◆ **Extracted information**

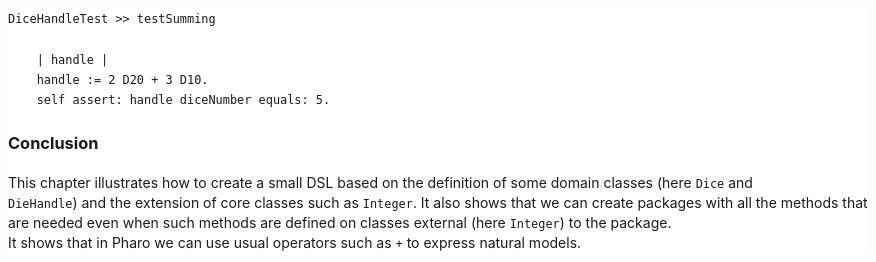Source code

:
 ```
DiceHandleTest >> testSumming

	| handle |
	handle := 2 D20 + 3 D10.
	self assert: handle diceNumber equals: 5.
```


### Conclusion


This chapter illustrates how to create a small DSL based on the definition of some domain classes (here `Dice` and  
 `DieHandle`) and the extension of core classes such as `Integer`. 
 It also shows that we can create packages with all the methods that are needed even when such methods are defined on classes external (here `Integer`) to the package.  
It shows that in Pharo we can use usual operators such as `+` to express natural models.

◆ **Exercise description**
Look through the records for the string "create". Copy every line that has it.

◆ **Exercise result**
This chapter illustrates how to create a small DSL based on the definition of some domain classes (here `Dice` and  
 It also shows that we can create packages with all the methods that are needed even when such methods are defined on classes external (here `Integer`) to the package.  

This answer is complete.